DATASET RECORDS:
============

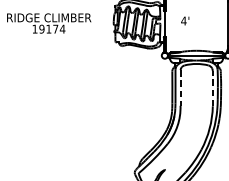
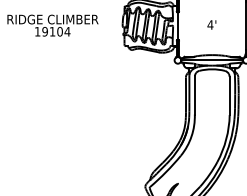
text: (184, 20) -> (211, 24), moved
text: (55, 28) -> (59, 31), 19174 -> 19104
line: (180, 88) -> (194, 95), dashed -> solid
line: (212, 88) -> (229, 95), dashed -> solid

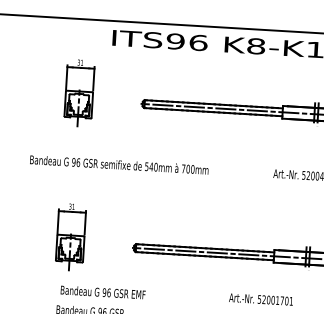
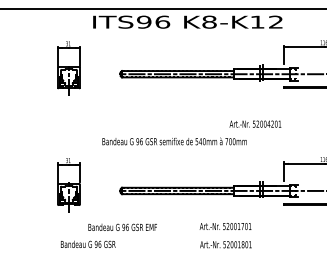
text: (119, 164) -> (174, 141), moved
text: (102, 291) -> (122, 226), moved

============

TASK STATEMENT: When a line in the data contains "solid", return it as written.

ANSWER BOX:
line: (180, 88) -> (194, 95), dashed -> solid
line: (212, 88) -> (229, 95), dashed -> solid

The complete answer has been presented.